**WHAT YOU WILL DO:**
Transcribe all of the data exactly. Omit the pictures.

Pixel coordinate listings
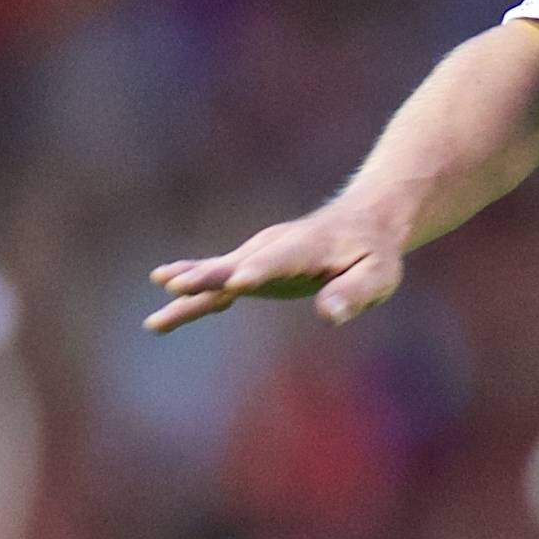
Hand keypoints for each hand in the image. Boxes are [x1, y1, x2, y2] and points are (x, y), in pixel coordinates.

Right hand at [146, 195, 412, 331]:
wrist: (361, 223)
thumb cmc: (373, 253)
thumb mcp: (379, 275)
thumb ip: (354, 294)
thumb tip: (329, 316)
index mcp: (305, 249)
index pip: (278, 262)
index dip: (258, 272)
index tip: (236, 283)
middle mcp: (273, 248)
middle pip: (235, 265)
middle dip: (206, 277)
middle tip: (175, 286)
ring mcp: (258, 255)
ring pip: (218, 273)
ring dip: (188, 284)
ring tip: (159, 294)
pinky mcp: (251, 266)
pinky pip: (217, 277)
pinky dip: (192, 282)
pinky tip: (165, 285)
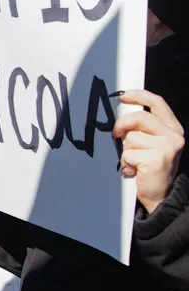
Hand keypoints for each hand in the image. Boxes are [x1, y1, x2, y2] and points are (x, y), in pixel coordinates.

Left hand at [113, 90, 184, 213]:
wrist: (161, 195)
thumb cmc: (152, 168)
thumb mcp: (152, 143)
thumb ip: (143, 128)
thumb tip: (122, 112)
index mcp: (173, 128)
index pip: (157, 103)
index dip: (139, 95)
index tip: (122, 95)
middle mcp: (173, 136)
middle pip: (139, 118)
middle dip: (121, 125)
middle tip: (116, 135)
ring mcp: (167, 147)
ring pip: (131, 137)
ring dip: (126, 150)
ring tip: (134, 161)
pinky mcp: (157, 159)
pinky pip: (128, 154)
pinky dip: (126, 163)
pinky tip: (134, 170)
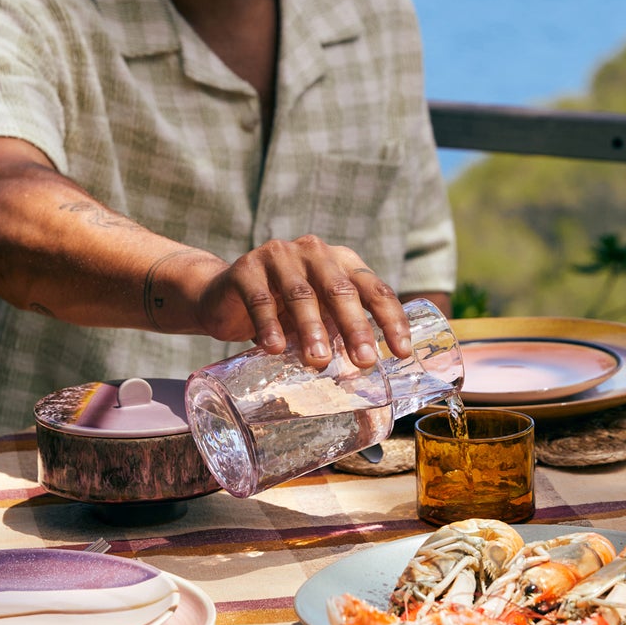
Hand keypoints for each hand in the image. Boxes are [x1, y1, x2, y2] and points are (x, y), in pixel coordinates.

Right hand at [189, 235, 412, 367]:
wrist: (223, 297)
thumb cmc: (282, 311)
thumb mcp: (318, 315)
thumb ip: (340, 330)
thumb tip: (371, 372)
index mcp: (341, 261)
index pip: (373, 289)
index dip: (391, 319)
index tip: (401, 351)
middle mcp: (314, 252)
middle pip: (340, 290)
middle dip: (355, 327)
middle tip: (365, 361)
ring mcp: (279, 256)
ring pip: (301, 294)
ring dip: (312, 329)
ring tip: (319, 361)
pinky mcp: (246, 269)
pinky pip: (260, 299)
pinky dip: (269, 326)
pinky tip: (275, 349)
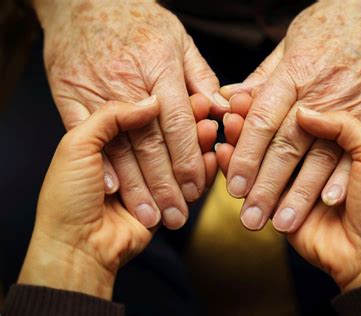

**SOLUTION FOR THIS PROBLEM:**
Hand keypoints for each hand in the image. Boxes are [x1, y1, x2, y2] and points are (x, y), in pixel coordinates.

Right hand at [146, 195, 412, 331]:
wrist: (361, 223)
thumb cmc: (373, 253)
thumb mcp: (379, 275)
thumb ip: (354, 294)
thumb tip: (329, 316)
index mcp: (305, 249)
index pip: (278, 262)
index dip: (258, 272)
index tip: (236, 283)
middle mcp: (273, 248)
middle pip: (235, 265)
middle dip: (206, 277)
middle tip: (175, 286)
ring mcp: (258, 255)
ring pip: (218, 273)
ring dip: (188, 284)
ring tip: (159, 294)
pinky mcp: (251, 266)
pinky pip: (217, 277)
pinky dip: (192, 282)
pinky tip: (165, 285)
Hand keypoints for each hand in the image. Boxes are [x1, y1, x2, y2] and points are (x, y), in pixel coordinates.

Left hand at [113, 90, 184, 213]:
wrist: (161, 195)
thumb cmc: (152, 168)
thumb mcp: (152, 143)
thumb ip: (143, 128)
thumb tip: (122, 112)
index mcp: (173, 128)
index pip: (157, 103)
index dip: (139, 95)
index tip: (122, 95)
middle mcp: (173, 136)
middle pip: (139, 118)
middle dip: (121, 125)
middle tip: (116, 135)
ring mcp: (167, 147)
ring pip: (131, 137)
ring dip: (126, 150)
ring tip: (134, 161)
pinky mcp: (157, 159)
pinky pip: (128, 154)
pinky dip: (126, 163)
pinky tip: (134, 170)
Hand keypoints for each hand in the image. Boxes are [x1, y1, x2, y2] and points are (x, y), in pixel coordinates.

Right hand at [189, 235, 412, 367]:
wrist: (223, 297)
thumb cmc: (282, 311)
thumb mcp: (318, 315)
thumb ip: (340, 330)
thumb tip: (371, 372)
index mcp: (341, 261)
index pip: (373, 289)
index dip: (391, 319)
index tip: (401, 351)
middle mcp: (314, 252)
middle pip: (340, 290)
middle dip: (355, 327)
middle tip: (365, 361)
ring mcp: (279, 256)
ring pip: (301, 294)
ring dip: (312, 329)
ring tip: (319, 361)
pinky mcp: (246, 269)
pinky pip: (260, 299)
pinky dip: (269, 326)
pinky tip: (275, 349)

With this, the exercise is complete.